-------- RECORD SET
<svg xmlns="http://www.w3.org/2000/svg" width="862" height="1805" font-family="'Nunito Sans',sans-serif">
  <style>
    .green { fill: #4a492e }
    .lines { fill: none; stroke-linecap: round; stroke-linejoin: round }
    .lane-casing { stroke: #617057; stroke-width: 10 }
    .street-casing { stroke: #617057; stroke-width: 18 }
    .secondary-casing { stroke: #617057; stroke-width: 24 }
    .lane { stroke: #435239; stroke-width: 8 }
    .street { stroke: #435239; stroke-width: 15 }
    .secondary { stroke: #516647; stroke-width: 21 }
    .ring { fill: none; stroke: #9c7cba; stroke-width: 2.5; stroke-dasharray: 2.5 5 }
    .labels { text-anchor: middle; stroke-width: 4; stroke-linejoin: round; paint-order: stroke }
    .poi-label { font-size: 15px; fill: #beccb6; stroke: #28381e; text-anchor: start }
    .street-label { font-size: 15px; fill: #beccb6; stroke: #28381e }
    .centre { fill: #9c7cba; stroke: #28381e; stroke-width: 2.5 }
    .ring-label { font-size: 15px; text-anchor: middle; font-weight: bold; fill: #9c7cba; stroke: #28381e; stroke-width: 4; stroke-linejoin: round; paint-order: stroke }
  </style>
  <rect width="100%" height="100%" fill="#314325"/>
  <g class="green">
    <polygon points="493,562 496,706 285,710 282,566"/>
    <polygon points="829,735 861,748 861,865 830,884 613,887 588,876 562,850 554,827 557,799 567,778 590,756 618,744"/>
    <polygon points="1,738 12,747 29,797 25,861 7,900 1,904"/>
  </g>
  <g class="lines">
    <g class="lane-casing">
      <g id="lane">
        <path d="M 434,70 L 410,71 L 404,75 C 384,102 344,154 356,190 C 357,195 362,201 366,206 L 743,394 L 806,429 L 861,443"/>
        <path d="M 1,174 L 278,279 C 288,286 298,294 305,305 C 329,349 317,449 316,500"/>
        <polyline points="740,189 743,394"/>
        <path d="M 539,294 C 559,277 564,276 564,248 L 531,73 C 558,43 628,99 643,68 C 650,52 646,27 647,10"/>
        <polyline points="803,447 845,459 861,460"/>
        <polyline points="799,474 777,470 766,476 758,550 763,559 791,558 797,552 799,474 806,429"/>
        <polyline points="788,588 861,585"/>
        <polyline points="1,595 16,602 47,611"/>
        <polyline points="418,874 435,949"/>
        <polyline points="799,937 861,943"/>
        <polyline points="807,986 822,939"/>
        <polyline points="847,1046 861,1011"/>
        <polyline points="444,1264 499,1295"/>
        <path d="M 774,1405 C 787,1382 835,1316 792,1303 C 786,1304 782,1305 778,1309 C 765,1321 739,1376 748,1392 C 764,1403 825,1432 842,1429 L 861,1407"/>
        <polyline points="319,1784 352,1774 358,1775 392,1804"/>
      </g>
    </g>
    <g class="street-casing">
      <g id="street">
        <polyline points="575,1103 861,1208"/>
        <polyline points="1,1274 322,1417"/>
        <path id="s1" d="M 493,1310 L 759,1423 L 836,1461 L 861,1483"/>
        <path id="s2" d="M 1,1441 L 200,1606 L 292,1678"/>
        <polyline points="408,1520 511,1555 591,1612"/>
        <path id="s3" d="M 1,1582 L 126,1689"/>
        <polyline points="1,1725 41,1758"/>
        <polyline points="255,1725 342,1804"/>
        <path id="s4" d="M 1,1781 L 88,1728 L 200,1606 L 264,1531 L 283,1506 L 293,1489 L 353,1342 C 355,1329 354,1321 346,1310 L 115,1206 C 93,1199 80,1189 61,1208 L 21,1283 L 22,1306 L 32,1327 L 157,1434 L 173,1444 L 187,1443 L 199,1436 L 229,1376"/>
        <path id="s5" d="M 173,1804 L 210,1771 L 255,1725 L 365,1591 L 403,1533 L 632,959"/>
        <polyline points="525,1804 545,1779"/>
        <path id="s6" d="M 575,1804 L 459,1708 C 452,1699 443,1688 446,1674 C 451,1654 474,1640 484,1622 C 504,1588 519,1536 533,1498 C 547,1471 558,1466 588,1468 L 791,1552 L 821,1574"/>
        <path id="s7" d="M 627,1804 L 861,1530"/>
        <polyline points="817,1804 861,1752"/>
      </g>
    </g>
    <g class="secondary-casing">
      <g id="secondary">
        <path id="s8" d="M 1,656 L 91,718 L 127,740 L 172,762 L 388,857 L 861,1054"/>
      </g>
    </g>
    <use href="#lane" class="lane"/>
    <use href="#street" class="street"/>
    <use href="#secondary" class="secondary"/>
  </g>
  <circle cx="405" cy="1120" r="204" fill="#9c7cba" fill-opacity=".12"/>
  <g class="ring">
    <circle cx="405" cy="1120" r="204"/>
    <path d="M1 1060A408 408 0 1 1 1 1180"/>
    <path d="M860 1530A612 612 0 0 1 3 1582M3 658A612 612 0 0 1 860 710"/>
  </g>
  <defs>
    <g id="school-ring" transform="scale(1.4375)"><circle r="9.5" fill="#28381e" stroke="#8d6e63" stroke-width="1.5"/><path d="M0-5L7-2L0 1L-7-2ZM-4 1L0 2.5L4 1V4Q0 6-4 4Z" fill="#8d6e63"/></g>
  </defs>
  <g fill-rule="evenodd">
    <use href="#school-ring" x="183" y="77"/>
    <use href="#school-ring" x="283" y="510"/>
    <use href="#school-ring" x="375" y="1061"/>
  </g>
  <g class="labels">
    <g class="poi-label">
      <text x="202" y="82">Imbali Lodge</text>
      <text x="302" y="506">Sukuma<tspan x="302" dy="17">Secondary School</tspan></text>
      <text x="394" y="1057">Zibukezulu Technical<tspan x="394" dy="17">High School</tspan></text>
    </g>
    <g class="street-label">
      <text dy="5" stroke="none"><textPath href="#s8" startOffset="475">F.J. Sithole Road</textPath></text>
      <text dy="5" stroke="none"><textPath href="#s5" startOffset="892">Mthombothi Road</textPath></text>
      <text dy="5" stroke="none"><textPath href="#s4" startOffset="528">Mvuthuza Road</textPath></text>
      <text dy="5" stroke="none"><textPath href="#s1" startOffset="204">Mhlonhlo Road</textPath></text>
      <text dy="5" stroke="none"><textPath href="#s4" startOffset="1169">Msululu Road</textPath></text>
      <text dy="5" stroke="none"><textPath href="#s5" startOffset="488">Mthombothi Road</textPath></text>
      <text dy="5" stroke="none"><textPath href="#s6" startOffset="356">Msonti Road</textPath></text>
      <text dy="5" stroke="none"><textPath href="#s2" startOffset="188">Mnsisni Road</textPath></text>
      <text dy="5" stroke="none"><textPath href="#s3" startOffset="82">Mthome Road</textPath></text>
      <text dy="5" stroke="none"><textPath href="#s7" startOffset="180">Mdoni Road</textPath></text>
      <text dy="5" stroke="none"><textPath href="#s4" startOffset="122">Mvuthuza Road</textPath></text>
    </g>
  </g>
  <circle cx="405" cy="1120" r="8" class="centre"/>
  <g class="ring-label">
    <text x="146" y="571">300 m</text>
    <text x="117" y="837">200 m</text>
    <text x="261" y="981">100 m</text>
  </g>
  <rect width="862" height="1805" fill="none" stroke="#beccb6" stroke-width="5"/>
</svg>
----------------
-------- RECORD SET
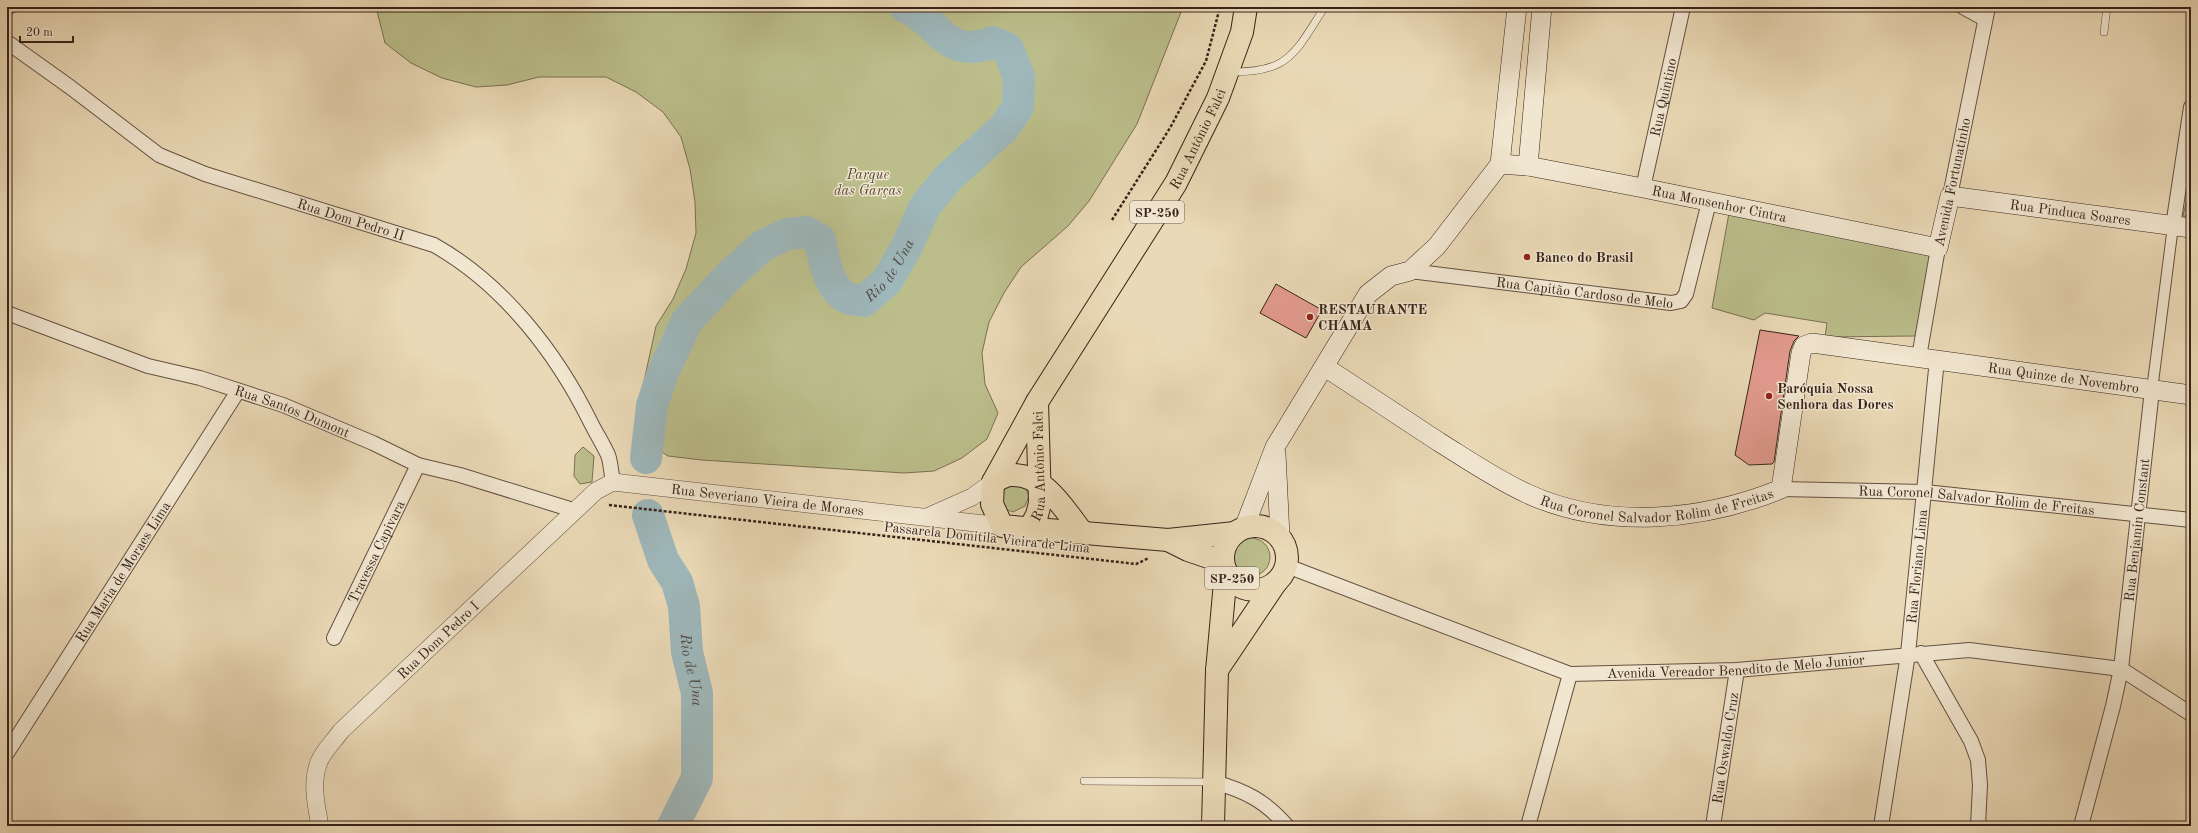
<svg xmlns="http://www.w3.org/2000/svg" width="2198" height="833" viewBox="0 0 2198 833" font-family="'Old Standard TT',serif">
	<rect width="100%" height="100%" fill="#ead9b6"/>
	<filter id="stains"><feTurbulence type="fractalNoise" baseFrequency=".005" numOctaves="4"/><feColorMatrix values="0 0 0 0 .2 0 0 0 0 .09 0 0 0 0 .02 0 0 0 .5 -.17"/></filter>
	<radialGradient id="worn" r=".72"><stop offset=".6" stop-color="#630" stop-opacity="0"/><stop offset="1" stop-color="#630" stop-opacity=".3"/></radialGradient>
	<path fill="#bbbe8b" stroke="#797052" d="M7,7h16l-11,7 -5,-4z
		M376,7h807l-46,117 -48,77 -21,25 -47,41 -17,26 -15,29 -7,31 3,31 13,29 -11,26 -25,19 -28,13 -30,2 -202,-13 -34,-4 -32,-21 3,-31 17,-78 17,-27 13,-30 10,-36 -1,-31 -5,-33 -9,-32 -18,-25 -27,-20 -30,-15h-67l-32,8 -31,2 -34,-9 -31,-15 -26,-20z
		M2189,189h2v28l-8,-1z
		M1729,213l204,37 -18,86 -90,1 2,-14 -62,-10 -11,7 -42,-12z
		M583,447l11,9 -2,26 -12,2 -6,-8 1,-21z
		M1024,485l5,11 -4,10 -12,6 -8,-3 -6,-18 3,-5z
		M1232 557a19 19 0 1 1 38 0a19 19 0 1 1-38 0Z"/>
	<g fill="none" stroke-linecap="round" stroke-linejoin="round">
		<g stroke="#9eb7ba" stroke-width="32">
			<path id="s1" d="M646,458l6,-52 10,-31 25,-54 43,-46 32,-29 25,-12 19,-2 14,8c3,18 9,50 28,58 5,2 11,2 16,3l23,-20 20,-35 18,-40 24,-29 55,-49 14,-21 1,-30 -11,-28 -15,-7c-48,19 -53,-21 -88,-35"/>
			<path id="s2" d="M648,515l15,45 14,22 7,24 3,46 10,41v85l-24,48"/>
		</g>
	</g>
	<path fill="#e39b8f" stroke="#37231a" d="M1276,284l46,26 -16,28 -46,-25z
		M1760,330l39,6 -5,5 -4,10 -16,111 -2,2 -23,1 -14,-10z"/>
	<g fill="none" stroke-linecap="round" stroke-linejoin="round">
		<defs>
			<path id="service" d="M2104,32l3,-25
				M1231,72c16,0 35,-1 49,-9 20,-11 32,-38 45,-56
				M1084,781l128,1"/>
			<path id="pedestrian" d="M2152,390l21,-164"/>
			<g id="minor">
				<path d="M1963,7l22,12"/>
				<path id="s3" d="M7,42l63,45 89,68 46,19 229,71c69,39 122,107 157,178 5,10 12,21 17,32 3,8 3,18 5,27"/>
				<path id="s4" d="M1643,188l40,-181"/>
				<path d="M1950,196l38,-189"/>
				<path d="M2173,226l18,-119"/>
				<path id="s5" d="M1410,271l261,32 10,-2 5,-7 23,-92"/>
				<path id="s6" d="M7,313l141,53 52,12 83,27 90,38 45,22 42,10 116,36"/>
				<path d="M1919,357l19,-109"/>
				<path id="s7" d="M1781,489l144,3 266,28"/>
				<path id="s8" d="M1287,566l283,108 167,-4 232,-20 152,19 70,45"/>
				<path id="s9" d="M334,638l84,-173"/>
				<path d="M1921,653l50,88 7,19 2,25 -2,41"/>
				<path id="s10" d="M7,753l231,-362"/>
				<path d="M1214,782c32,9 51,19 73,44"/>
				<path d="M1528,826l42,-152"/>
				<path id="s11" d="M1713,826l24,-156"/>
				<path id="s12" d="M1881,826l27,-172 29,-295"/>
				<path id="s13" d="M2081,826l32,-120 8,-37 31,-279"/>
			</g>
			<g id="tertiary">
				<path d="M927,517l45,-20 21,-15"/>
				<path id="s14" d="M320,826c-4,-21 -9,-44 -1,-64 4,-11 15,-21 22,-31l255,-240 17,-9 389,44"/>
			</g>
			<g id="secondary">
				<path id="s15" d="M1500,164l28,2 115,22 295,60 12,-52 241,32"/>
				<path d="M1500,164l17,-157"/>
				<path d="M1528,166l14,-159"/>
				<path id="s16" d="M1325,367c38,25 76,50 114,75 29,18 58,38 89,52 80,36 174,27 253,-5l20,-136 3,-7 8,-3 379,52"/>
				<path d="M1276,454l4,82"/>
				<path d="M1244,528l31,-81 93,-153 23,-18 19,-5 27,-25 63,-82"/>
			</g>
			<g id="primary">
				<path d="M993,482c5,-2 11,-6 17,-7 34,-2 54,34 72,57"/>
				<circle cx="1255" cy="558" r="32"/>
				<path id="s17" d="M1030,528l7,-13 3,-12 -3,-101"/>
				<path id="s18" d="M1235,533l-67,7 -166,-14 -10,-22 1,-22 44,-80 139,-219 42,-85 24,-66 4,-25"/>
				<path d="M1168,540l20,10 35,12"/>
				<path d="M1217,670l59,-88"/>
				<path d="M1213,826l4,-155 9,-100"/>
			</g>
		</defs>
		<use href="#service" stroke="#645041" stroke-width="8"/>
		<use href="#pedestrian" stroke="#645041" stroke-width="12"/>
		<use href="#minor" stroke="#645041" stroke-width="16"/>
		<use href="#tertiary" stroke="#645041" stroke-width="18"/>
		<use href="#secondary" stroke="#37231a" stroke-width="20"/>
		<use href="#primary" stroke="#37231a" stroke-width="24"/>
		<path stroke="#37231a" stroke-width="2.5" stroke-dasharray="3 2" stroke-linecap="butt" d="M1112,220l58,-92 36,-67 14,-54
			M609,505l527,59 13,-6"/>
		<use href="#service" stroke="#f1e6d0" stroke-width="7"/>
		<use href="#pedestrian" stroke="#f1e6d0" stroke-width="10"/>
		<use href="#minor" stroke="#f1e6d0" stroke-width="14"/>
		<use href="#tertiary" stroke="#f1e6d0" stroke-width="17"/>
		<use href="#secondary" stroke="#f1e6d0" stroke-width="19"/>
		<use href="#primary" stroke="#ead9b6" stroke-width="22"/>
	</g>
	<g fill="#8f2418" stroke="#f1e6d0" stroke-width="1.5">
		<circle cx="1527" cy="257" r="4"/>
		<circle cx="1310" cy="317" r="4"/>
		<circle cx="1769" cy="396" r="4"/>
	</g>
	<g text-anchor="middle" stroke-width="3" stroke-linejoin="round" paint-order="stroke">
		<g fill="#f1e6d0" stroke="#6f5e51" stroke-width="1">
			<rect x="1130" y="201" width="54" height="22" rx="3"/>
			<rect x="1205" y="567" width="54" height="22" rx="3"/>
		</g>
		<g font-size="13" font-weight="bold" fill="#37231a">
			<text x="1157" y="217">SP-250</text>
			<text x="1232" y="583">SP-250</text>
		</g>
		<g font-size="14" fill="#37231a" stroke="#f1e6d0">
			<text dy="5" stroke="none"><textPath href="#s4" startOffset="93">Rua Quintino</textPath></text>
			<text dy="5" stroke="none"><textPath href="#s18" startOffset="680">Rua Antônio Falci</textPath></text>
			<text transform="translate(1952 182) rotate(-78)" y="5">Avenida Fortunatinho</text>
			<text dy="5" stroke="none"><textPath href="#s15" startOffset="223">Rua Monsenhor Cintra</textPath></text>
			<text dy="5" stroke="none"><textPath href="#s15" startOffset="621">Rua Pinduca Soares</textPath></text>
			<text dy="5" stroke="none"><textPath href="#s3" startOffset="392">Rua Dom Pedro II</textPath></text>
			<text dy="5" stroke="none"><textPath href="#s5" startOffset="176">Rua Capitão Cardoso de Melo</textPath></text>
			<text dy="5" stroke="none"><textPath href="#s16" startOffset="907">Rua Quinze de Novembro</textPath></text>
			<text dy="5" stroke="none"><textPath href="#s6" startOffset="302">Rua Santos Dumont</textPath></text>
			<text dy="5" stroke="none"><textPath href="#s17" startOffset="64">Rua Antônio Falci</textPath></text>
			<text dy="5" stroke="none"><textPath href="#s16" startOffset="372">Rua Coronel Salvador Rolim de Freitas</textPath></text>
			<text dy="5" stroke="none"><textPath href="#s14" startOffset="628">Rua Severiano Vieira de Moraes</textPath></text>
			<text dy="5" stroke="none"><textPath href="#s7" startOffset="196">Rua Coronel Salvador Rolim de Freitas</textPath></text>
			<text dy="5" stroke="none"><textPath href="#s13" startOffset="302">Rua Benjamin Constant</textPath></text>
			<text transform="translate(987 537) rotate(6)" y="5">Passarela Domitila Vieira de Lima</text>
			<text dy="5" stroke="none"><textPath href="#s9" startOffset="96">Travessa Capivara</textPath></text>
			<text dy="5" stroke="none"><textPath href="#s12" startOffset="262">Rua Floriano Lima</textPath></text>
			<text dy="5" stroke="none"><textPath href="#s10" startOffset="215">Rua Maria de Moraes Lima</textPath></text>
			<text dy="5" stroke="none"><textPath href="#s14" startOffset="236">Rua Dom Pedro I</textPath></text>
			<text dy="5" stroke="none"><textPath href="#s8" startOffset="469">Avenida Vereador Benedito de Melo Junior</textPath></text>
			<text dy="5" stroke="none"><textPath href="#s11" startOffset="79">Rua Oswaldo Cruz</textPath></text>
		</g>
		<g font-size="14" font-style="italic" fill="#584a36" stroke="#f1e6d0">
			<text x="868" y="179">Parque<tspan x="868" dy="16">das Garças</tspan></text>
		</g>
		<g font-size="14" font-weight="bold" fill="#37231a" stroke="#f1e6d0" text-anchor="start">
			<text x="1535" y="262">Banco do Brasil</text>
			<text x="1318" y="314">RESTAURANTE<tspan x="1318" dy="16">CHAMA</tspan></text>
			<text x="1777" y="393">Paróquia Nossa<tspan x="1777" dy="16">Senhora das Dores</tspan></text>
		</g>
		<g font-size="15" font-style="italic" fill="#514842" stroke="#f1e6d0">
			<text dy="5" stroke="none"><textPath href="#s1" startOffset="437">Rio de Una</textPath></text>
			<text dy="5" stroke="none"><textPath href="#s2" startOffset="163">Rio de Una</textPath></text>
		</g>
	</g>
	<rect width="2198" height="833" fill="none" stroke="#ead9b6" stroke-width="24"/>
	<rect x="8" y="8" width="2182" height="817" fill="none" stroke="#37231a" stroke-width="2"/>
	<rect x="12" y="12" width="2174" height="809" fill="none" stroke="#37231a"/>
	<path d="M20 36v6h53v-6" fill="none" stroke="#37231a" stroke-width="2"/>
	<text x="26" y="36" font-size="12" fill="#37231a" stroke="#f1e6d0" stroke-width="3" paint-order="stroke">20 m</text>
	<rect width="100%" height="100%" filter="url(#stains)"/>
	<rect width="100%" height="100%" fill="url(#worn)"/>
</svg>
----------------
PROBLEM TO WORK ON: Check the lines above and copy each one that includes "Moraes".

EXERCISE RESULT:
			<text dy="5" stroke="none"><textPath href="#s14" startOffset="628">Rua Severiano Vieira de Moraes</textPath></text>
			<text dy="5" stroke="none"><textPath href="#s10" startOffset="215">Rua Maria de Moraes Lima</textPath></text>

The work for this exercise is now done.